Brano fornito:
↓↓↓

Kohut ha precisato in che modo l’oggetto, da lui chiamato “oggetto-Sé”, svolge le sue principali
funzioni: il rispecchiamento (ammirare il soggetto) e l’offerta al soggetto un’immagine genitoriale
idealizzata con cui egli possa identificarsi godendo di tale idealizzazione. Secondo Kohut queste
funzioni sono competenza originaria dell’oggetto esterno e solo successivamente sono interiorizzate
dal soggetto e trasformate in strutture intrapsichiche, nella misura in cui si siano date le condizioni di
“frustrazione ottimale”. La frustrazione da parte dell’oggetto esterno deve cioè essere graduale e non
massiccia, in modo tale che il soggetto, man mano che viene disilluso dall’oggetto esterno, possa
rilevarne gradualmente le funzioni. Nei casi di disturbi narcisistici descritti da Kohut, la mancata
“internalizzazione trasmutante” fa sì che il soggetto continui a dipendere dall’oggetto esterno, da cui
spera di ottenere la valorizzazione di cui ha bisogno, sia continuando a riceverne ammirazione sia
fondendosi con esso e con il suo valore.

↑↑↑

Dati in esame:
↓↓↓

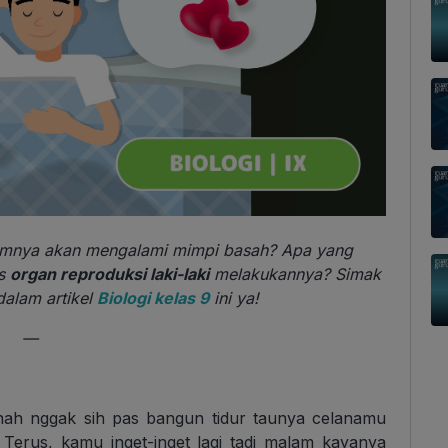
mumnya akan mengalami mimpi basah? Apa yang
es
organ reproduksi laki-laki
melakukannya? Simak
alam artikel
Biologi kelas 9
ini ya!
—
rnah nggak sih pas bangun tidur taunya celanamu
Terus, kamu inget-inget lagi tadi malam kayanya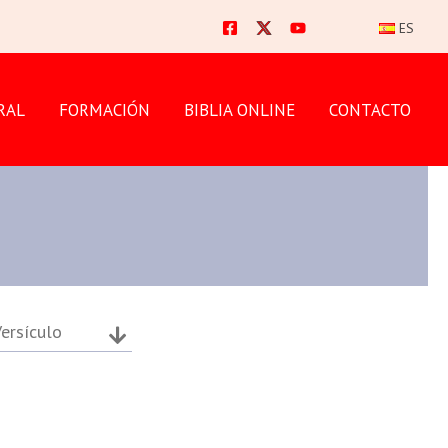
ES
RAL
FORMACIÓN
BIBLIA ONLINE
CONTACTO
ersículo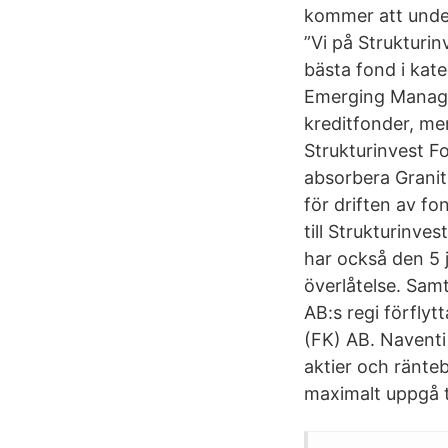
kommer att underl
”Vi på Strukturin
bästa fond i kat
Emerging Manager
kreditfonder, men
Strukturinvest F
absorbera Granit
för driften av fo
till Strukturinv
har också den 5 
överlåtelse. Samt
AB:s regi förflyt
(FK) AB. Naventi 
aktier och ränt
maximalt uppgå t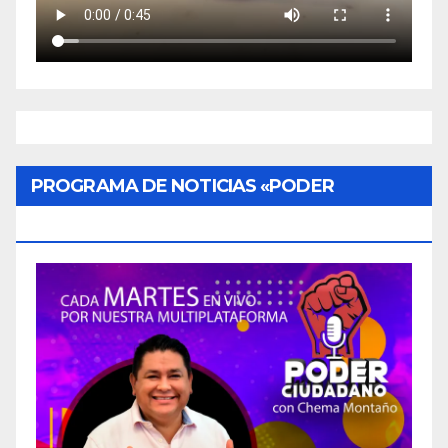
PROGRAMA DE NOTICIAS «PODER
CIUDADANO»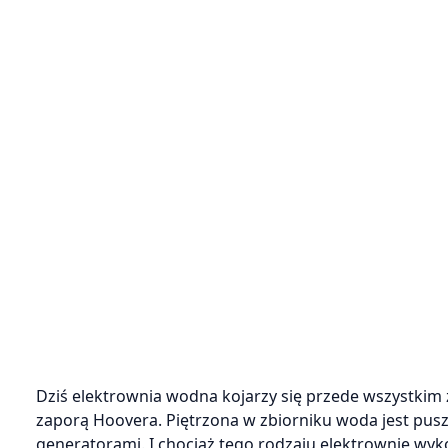
Dziś elektrownia wodna kojarzy się przede wszystkim 
zaporą Hoovera. Piętrzona w zbiorniku woda jest pusz
generatorami. I chociaż tego rodzaju elektrownie wyko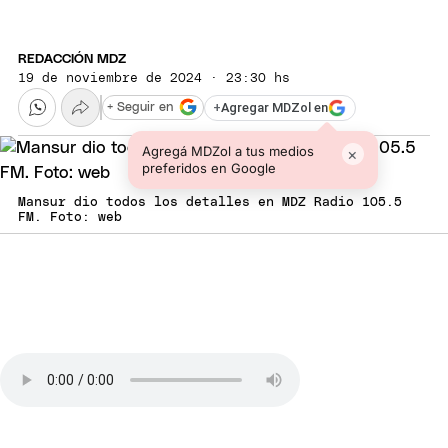
REDACCIÓN MDZ
19 de noviembre de 2024 · 23:30 hs
+
Agregar MDZol en
+ Seguir en
Agregá MDZol a tus medios
×
preferidos en Google
Mansur dio todos los detalles en MDZ Radio 105.5
FM. Foto: web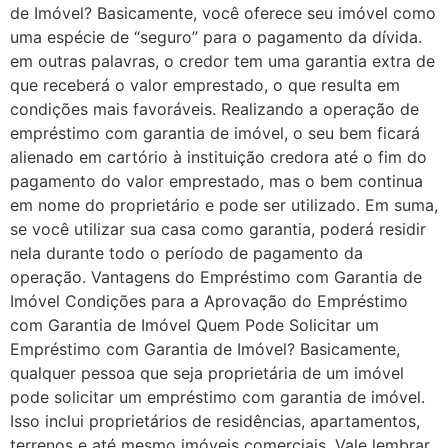
de Imóvel? Basicamente, você oferece seu imóvel como
uma espécie de “seguro” para o pagamento da dívida.
em outras palavras, o credor tem uma garantia extra de
que receberá o valor emprestado, o que resulta em
condições mais favoráveis. Realizando a operação de
empréstimo com garantia de imóvel, o seu bem ficará
alienado em cartório à instituição credora até o fim do
pagamento do valor emprestado, mas o bem continua
em nome do proprietário e pode ser utilizado. Em suma,
se você utilizar sua casa como garantia, poderá residir
nela durante todo o período de pagamento da
operação. Vantagens do Empréstimo com Garantia de
Imóvel Condições para a Aprovação do Empréstimo
com Garantia de Imóvel Quem Pode Solicitar um
Empréstimo com Garantia de Imóvel? Basicamente,
qualquer pessoa que seja proprietária de um imóvel
pode solicitar um empréstimo com garantia de imóvel.
Isso inclui proprietários de residências, apartamentos,
terrenos e até mesmo imóveis comerciais. Vale lembrar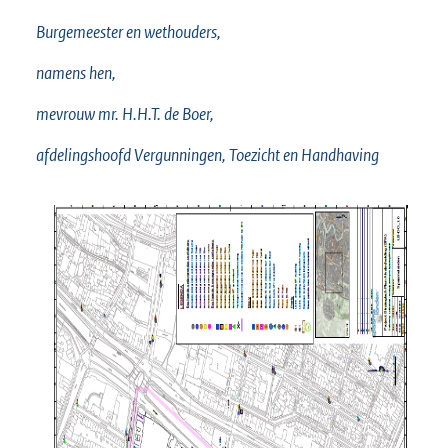
Burgemeester en wethouders,
namens hen,
mevrouw mr. H.H.T. de
Boer,
afdelingshoofd Vergunningen, Toezicht en Handhaving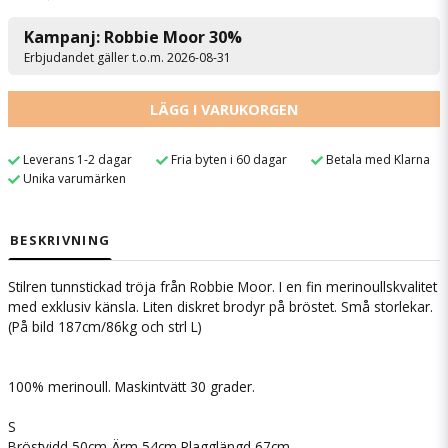
Kampanj: Robbie Moor 30%
Erbjudandet gäller t.o.m. 2026-08-31
LÄGG I VARUKORGEN
Leverans 1-2 dagar
Fria byten i 60 dagar
Betala med Klarna
Unika varumärken
BESKRIVNING
Stilren tunnstickad tröja från Robbie Moor. I en fin merinoullskvalitet
med exklusiv känsla. Liten diskret brodyr på bröstet. Små storlekar.
(På bild 187cm/86kg och strl L)
100% merinoull. Maskintvätt 30 grader.
S
Bröstvidd 50cm Ärm 54cm Plagglängd 67cm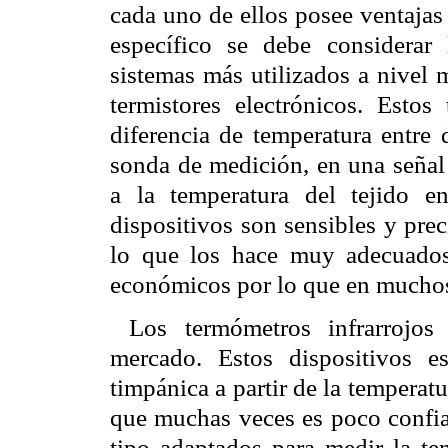
cada uno de ellos posee ventajas 
específico se debe considerar
sistemas más utilizados a nivel 
termistores electrónicos. Estos
diferencia de temperatura entre 
sonda de medición, en una señal 
a la temperatura del tejido e
dispositivos son sensibles y pre
lo que los hace muy adecuados 
económicos por lo que en muchos
Los termómetros infrarrojos
mercado. Estos dispositivos 
timpánica a partir de la temperat
que muchas veces es poco confiab
tipo adaptados para medir la tem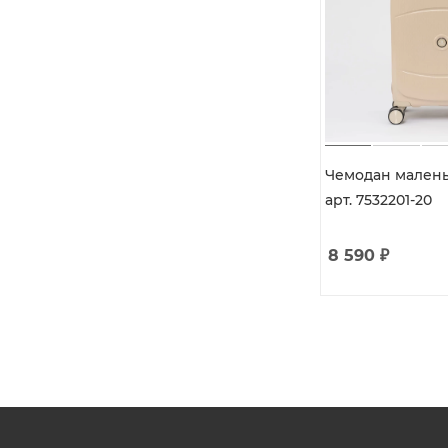
Чемодан маленьк
арт. 7532201-20
8 590
₽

↑↑↑

Compiti da svolgere:
A: Rispondi alle seguenti domande sul brano relativo a Kohut, una per riga.
(i) Con quale nome Kohut chiama l'oggetto?
(ii) Come deve essere la frustrazione da parte dell'oggetto esterno?
(iii) Nei disturbi narcisistici descritti da Kohut, che cosa fa sì che il soggetto continui a dipendere dall'oggetto esterno?
B: Prosegui il brano su Kohut e l'oggetto-Sé a partire dalla sua ultima frase.

Risposte ai quesiti:
A:
(i) "Oggetto-Sé".
(ii) Graduale e non massiccia.
(iii) La mancata "internalizzazione trasmutante".

B:
Blatt ha distinto due tipi di personalità: da un lato i “dipendenti”, o “anaclitici”, che basano la propria
autostima sull’oggetto esterno; dall’altro gli “introiettivi”, o “autocritici”, per i quali ciò che conta è
il giudizio che formulano su se stessi a partire dal proprio Super-io.
Le personalità dipendenti, o anaclitiche, che sentono ogni soddisfazione e gratificazione come
proveniente soltanto dall’esterno, darebbero luogo a un quadro clinico depressivo in seguito alla
perdita (per abbandono, morte o separazione) dell’oggetto d’amore, quadro clinico chiamato da Blatt
depressione anaclitica. La depressione anaclitica sarebbe caratterizzata da sentimenti di solitudine,
di vulnerabilità, di debolezza, da bisogno di sentirsi amato, di essere in contatto fisico, di essere
accudito, tranquillizzato, alimentato e protetto dall’oggetto d’amore. Durante il trattamento questi
pazienti cercano il contatto con il terapeuta e presentano intense angosce di separazione. Nelle
depressioni anaclitiche, caratterizzate dalla dipendenza dall’oggetto esterno, il sostegno e il legame
terapeutico assurgono a elementi fondamentali per il paziente, che nella cornice di un transfert
positivo manifesterà miglioramenti in certi casi anche notevoli.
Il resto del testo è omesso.